Task to complete — Your answer should be the lines of the data below that contain "Sprinter".

Collection entries:
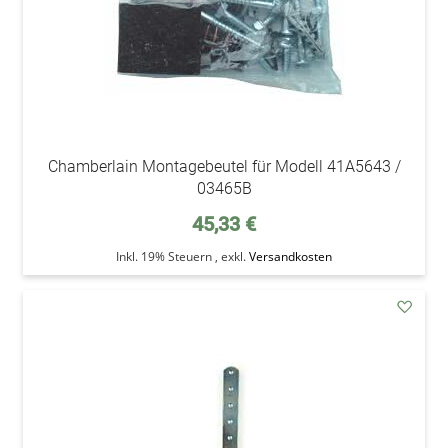
Chamberlain Montagebeutel für Modell 41A5643 /
03465B
45,33 €
Inkl. 19% Steuern
,
exkl.
Versandkosten
addAu
den
Wunsc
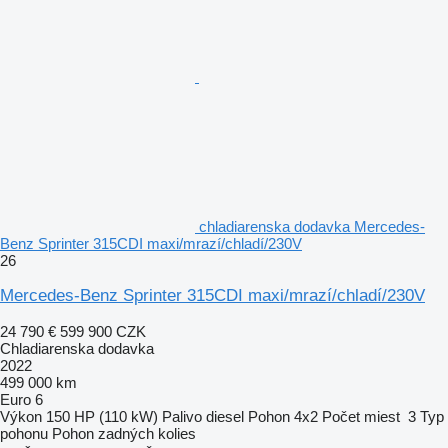
chladiarenska dodavka Mercedes-
Benz Sprinter 315CDI maxi/mrazí/chladí/230V
26
Mercedes-Benz Sprinter 315CDI maxi/mrazí/chladí/230V
24 790 €
599 900 CZK
Chladiarenska dodavka
2022
499 000 km
Euro 6
Výkon
150 HP (110 kW)
Palivo
diesel
Pohon
4x2
Počet miest
3
Typ
pohonu
Pohon zadných kolies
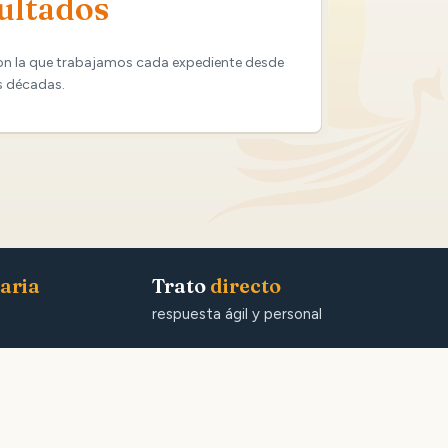
ultados
on la que trabajamos cada expediente desde
s décadas.
aria
Trato
directo
respuesta ágil y personal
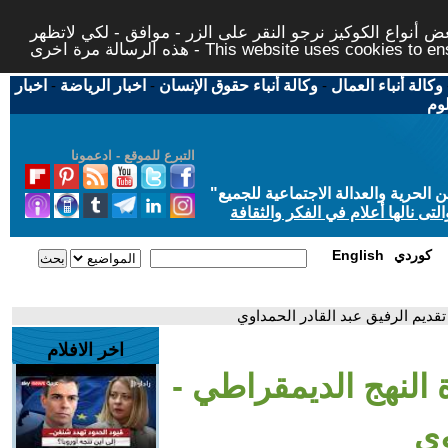
 أنواع الكوكيز نرجو النقر على الزر - موافق - لكي لاتظهر
This website uses cookies to ensure you ge
وكالة أنباء العمال
-
وكالة أنباء حقوق الإنسان
-
اخبار الرياضة
-
اخبار
لوم
التبرع للموقع - ادعمونا
حرية والعدالة الاجتماعية للجميع
"
تى نالها أعلام في الفكر والثقافة
كوردي
English
اخر الافلام
ن جريدة النهج الديمقراطي -
وي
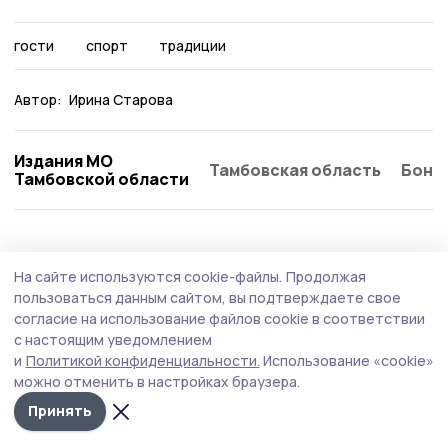
гости
спорт
традиции
Автор:
Ирина Старова
Издания МО
Тамбовская область
Бонд
Тамбовской области
Статья
2 августа , 14:58
На сайте используются cookie-файлы.
Продолжая
Вишнёвый сезон в Жердевском округе
пользоваться данным сайтом, вы подтверждаете свое
отметился хорошим урожаем
согласие на использование файлов cookie в соответствии
с настоящим уведомлением
ОАО «Плодопитомник «Жердевский» делает ставку на
и
Политикой конфиденциальности.
Использование «cookie»
сплочённый коллектив и новые технологии.
можно отменить в настройках браузера.
Принять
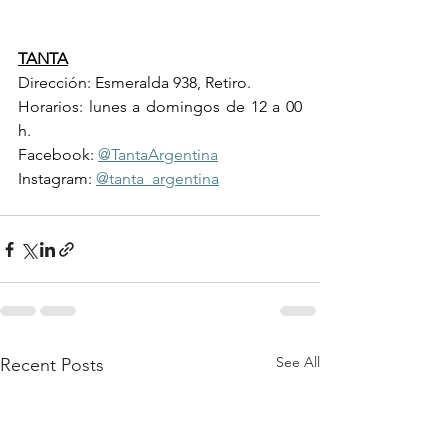
TANTA
Dirección: Esmeralda 938, Retiro.
Horarios: lunes a domingos de 12 a 00 
h.
Facebook: 
@TantaArgentina
Instagram: 
@tanta_argentina
See All
Recent Posts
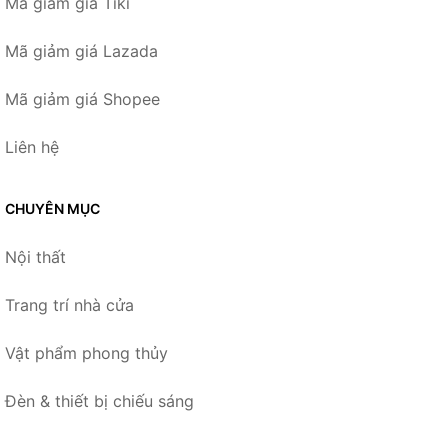
Mã giảm giá Tiki
Mã giảm giá Lazada
Mã giảm giá Shopee
Liên hệ
CHUYÊN MỤC
Nội thất
Trang trí nhà cửa
Vật phẩm phong thủy
Đèn & thiết bị chiếu sáng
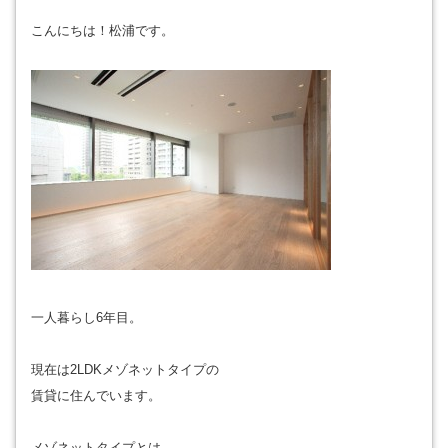
こんにちは！松浦です。
一人暮らし6年目。
現在は2LDKメゾネットタイプの
賃貸に住んでいます。
メゾネットタイプとは…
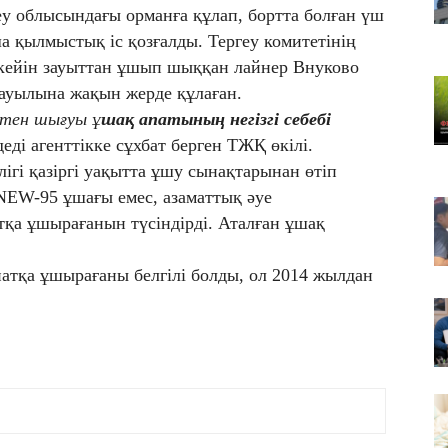
08
еу облысындағы орманға құлап, бортта болған үш
Ti
а қылмыстық іс қозғалды. Тергеу комитетінің
тә
кейін зауыттан ұшып шыққан лайнер Внуково
08
 ауылына жақын жерде құлаған.
Қа
стен шығуы ұ
шақ апатының негізгі себебі
ал
деді агенттікке сұхбат берген ТЖҚ өкілі.
лігі қазіргі уақытта ұшу сынақтарынан өтіп
 NEW-95 ұшағы емес, азаматтық әуе
атқа ұшырағанын түсіндірді. Аталған ұшақ
патқа ұшырағаны белгілі болды, ол 2014 жылдан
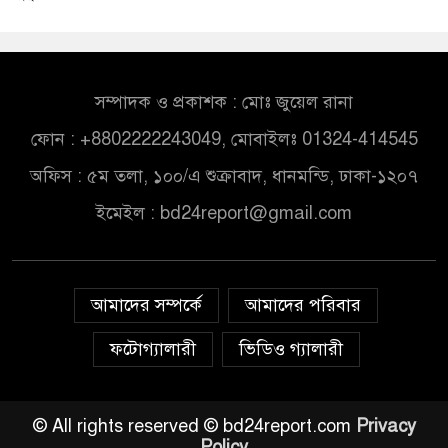
সম্পাদক ও প্রকাশক : মোঃ জুয়েল রানা
ফোন : +8802222243049, মোবাইলঃ 01324-414545
অফিস : ৫ম তলা, ১০০/এ শুক্রাবাদ, ধানমন্ডি, ঢাকা-১২০৭
ইমেইল :
bd24report@gmail.com
আমাদের সম্পর্কে
আমাদের পরিবার
ফটোগ্যালারী
ভিডিও গ্যালারী
© All rights reserved © bd24report.com
Privacy
Policy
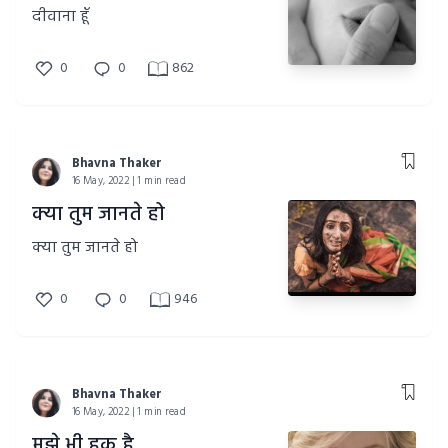
दीवाना हूँ
0
0
862
Bhavna Thaker
16 May, 2022 | 1 min read
क्या तुम जानते हो
क्या तुम जानते हो
0
0
946
Bhavna Thaker
16 May, 2022 | 1 min read
मुझे भी हक है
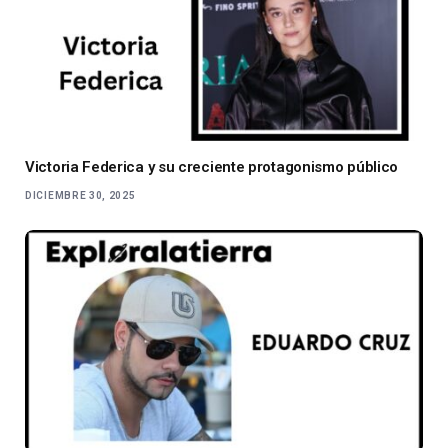
Victoria Federica y su creciente protagonismo público
DICIEMBRE 30, 2025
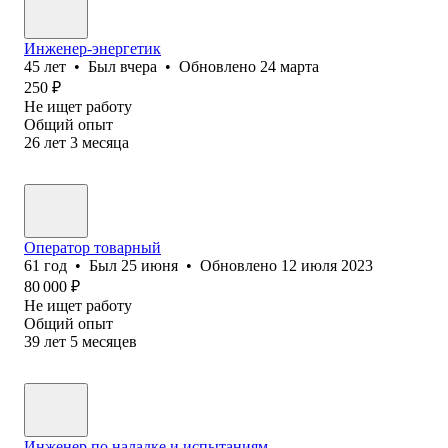
Инженер-энергетик
45
лет
•
Был
вчера
•
Обновлено
24 марта
250
₽
Не ищет работу
Общий опыт
26
лет
3
месяца
Оператор товарный
61
год
•
Был
25 июня
•
Обновлено
12 июля 2023
80 000
₽
Не ищет работу
Общий опыт
39
лет
5
месяцев
Инженер по наладке и испытаниям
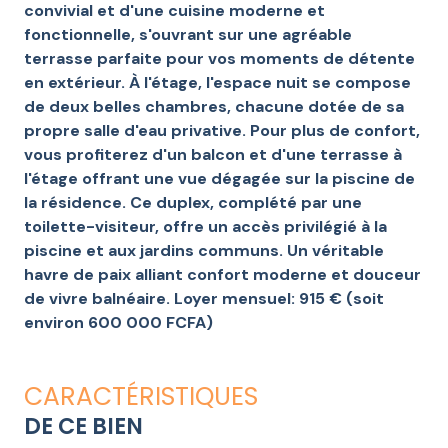
convivial et d'une cuisine moderne et
fonctionnelle, s'ouvrant sur une agréable
terrasse parfaite pour vos moments de détente
en extérieur. À l'étage, l'espace nuit se compose
de deux belles chambres, chacune dotée de sa
propre salle d'eau privative. Pour plus de confort,
vous profiterez d'un balcon et d'une terrasse à
l'étage offrant une vue dégagée sur la piscine de
la résidence.
Ce duplex, complété par une
toilette-visiteur, offre un accès privilégié à la
piscine et aux jardins communs. Un véritable
havre de paix alliant confort moderne et douceur
de vivre balnéaire. Loyer mensuel: 915 € (soit
environ 600 000 FCFA)
CARACTÉRISTIQUES
DE CE BIEN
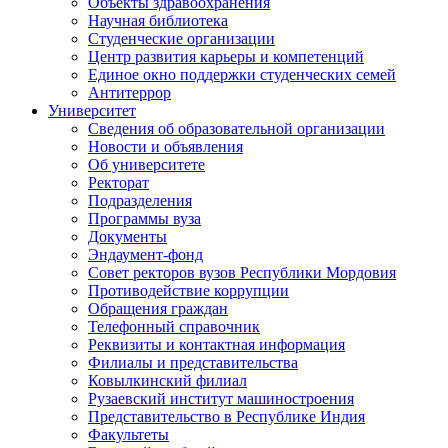
Объекты здравоохранения
Научная библиотека
Студенческие организации
Центр развития карьеры и компетенций
Единое окно поддержки студенческих семей
Антитеррор
Университет
Сведения об образовательной организации
Новости и объявления
Об университете
Ректорат
Подразделения
Программы вуза
Документы
Эндаумент-фонд
Совет ректоров вузов Республики Мордовия
Противодействие коррупции
Обращения граждан
Телефонный справочник
Реквизиты и контактная информация
Филиалы и представительства
Ковылкинский филиал
Рузаевский институт машиностроения
Представительство в Республике Индия
Факультеты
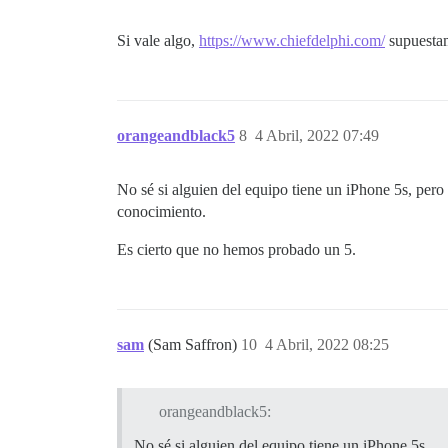
Si vale algo,
https://www.chiefdelphi.com/
supuestam
orangeandblack5
8
4 Abril, 2022 07:49
No sé si alguien del equipo tiene un iPhone 5s, per
conocimiento.
Es cierto que no hemos probado un 5.
sam
(Sam Saffron)
10
4 Abril, 2022 08:25
orangeandblack5:
No sé si alguien del equipo tiene un iPhone 5s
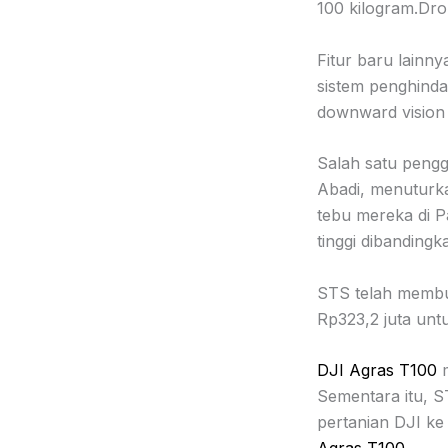
100 kilogram.Dr
Fitur baru lainn
sistem penghindar
downward vision
Salah satu pen
Abadi, menutur
tebu mereka di P
tinggi dibanding
STS telah membuk
Rp323,2 juta unt
DJI Agras T100
m
Sementara itu, S
pertanian DJI ke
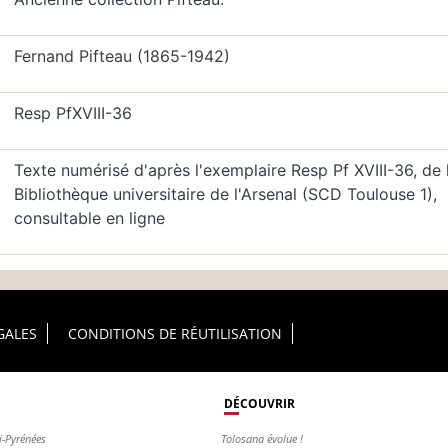
Fernand Pifteau (1865-1942)
Resp PfXVIII-36
Texte numérisé d'après l'exemplaire Resp Pf XVIII-36, de 
Bibliothèque universitaire de l'Arsenal (SCD Toulouse 1),
consultable en ligne
GALES
CONDITIONS DE RÉUTILISATION
DÉCOUVRIR
i-Pyrénées
Tolosana évolue !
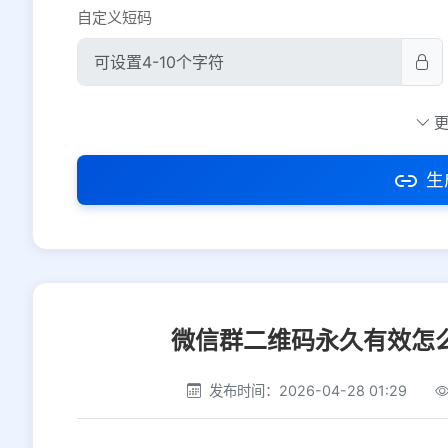
自定义短码
防红设置
推荐
社交平台
电商平台
生
选择防红平台类型，避免链接被拦截
微信群二维码永久有效怎么
发布时间：2026-04-28 01:29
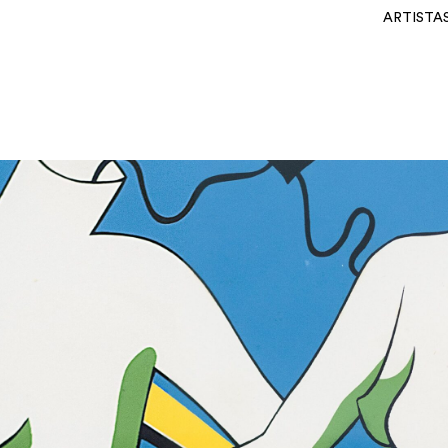
ARTISTA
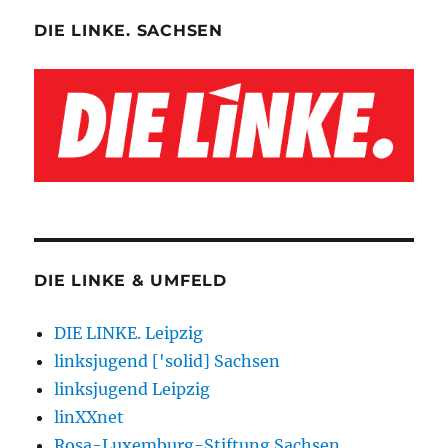
DIE LINKE. SACHSEN
DIE LINKE & UMFELD
DIE LINKE. Leipzig
linksjugend ['solid] Sachsen
linksjugend Leipzig
linXXnet
Rosa-Luxemburg-Stiftung Sachsen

Exercise answer —
Benz Sprinter 315CDI maxi/mrazí/chladí/230V
Mercedes-Benz Sprinter 315CDI maxi/mrazí/chladí/230V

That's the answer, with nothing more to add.